Gentamicin-induced nephrotoxicity has been well documented, although its underlying mechanisms and preventive strategies remain to be investigated. The present study was designed to investigate the protective effect of naringin, a bioflavonoid, on gentamicin-induced nephrotoxicity and to elucidate the potential mechanism. Serum specific renal function parameters (blood urea nitrogen and creatinine) and histopathology of kidney tissues were evaluated to assess the gentamicin-induced nephrotoxicity. Renal oxidative stress (lipid peroxidation, protein carbonylation, enzymatic and non-enzymatic antioxidants), inflammatory (NF-kB [p65], TNF-α, IL-6 and MPO) and apoptotic (caspase 3, caspase 9, Bax, Bcl-2, p53 and DNA fragmentation) markers were also evaluated. Significant decrease in mitochondrial NADH dehydrogenase, succinate dehydrogenase, cytochrome c oxidase and mitochondrial redox activity indicated the gentamicin-induced mitochondrial dysfunction. Naringin (100mg/kg) treatment along with gentamicin restored the mitochondrial function and increased the renal endogenous antioxidant status. Gentamicin induced increased renal inflammatory cytokines (TNF-α and IL-6), nuclear protein expression of NF-κB (p65) and NF-κB-DNA binding activity and myeloperoxidase (MPO) activity were significantly decreased upon naringin treatment. In addition, naringin treatment significantly decreased the amount of cleaved caspase 3, Bax, and p53 protein expression and increased the Bcl-2 protein expression. Naringin treatment also ameliorated the extent of histologic injury and reduced inflammatory infiltration in renal tubules. U-HPLS-MS data revealed that naringin co-administration along with gentamicin did not alter the renal uptake and/or accumulation of gentamicin in kidney tissues. These findings suggest that naringin treatment attenuates renal dysfunction and structural damage through the reduction of oxidative stress, mitochondrial dysfunction, inflammation and apoptosis in the kidney.

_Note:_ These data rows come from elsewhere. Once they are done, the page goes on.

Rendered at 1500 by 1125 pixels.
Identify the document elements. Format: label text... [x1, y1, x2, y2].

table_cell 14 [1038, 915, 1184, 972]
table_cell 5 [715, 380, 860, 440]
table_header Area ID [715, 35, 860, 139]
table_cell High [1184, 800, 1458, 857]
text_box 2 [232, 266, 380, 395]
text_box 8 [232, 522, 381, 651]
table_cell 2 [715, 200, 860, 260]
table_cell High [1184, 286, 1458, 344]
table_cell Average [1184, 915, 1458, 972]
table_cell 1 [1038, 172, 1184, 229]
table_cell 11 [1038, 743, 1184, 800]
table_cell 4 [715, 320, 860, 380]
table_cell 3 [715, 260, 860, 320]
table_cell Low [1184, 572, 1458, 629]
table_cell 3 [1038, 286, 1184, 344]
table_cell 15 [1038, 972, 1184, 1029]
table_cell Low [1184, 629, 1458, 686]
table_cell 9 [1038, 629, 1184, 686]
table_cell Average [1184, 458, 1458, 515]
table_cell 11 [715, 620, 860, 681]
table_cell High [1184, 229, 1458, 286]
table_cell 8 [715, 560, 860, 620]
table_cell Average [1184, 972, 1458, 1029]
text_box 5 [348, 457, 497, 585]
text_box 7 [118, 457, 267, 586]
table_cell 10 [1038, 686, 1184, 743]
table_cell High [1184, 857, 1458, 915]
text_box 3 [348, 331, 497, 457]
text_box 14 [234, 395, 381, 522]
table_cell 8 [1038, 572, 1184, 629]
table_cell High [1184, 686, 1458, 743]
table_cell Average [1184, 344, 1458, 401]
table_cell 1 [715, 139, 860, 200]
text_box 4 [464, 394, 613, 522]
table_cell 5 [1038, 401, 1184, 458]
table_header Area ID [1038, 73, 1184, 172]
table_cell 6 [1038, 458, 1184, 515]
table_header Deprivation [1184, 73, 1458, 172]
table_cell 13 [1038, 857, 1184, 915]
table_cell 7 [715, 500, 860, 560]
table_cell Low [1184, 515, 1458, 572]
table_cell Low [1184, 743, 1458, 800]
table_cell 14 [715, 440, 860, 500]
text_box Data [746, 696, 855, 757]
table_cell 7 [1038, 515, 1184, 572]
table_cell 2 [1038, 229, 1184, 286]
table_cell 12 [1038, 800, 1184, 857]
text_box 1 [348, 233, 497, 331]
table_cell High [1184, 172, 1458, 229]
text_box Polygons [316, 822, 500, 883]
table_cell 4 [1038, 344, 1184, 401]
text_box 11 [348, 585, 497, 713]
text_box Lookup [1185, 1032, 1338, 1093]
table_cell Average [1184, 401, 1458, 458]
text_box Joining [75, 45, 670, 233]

庆大霉素诱导的肾毒性已有充分的文献记载,但其潜在的机制和预防策略仍有待研究。本研究旨在探讨柚皮苷(一种生物类黄酮)对庆大霉素诱导的肾毒性的保护作用,并阐明其潜在的机制。通过评估血清特定肾功能参数(血尿素氮和肌酐)和肾脏组织的组织病理学,来评估庆大霉素引起的肾毒性。还评估了肾脏氧化应激(脂质过氧化、蛋白质羰基化、酶和非酶抗氧化剂)、炎症(NF-κB[p65]、TNF-α、IL-6 和 MPO)和细胞凋亡(caspase 3、caspase 9、Bax、Bcl-2、p53 和 DNA 片段化)标志物。线粒体 NADH 脱氢酶、琥珀酸脱氢酶、细胞色素 c 氧化酶和线粒体氧化还原活性的显著下降表明庆大霉素诱导的线粒体功能障碍。柚皮苷(100mg/kg)治疗联合庆大霉素恢复了线粒体功能,增加了肾脏内源性抗氧化状态。庆大霉素诱导的肾炎症细胞因子(TNF-α和 IL-6)增加,核蛋白表达 NF-κB(p65)和 NF-κB-DNA 结合活性以及髓过氧化物酶(MPO)活性,经柚皮苷治疗后显著降低。此外,柚皮苷治疗还显著降低了 cleaved caspase 3、Bax 和 p53 蛋白表达的量,并增加了 Bcl-2 蛋白表达。柚皮苷治疗还改善了肾组织损伤的程度,并减少了肾小管中的炎症浸润。U-HPLS-MS 数据显示,与庆大霉素联合使用柚皮苷并没有改变肾脏对庆大霉素的摄取和/或在肾脏组织中的积累。这些发现表明,柚皮苷治疗通过减轻氧化应激、线粒体功能障碍、炎症和细胞凋亡,减轻了肾脏的功能障碍和结构损伤。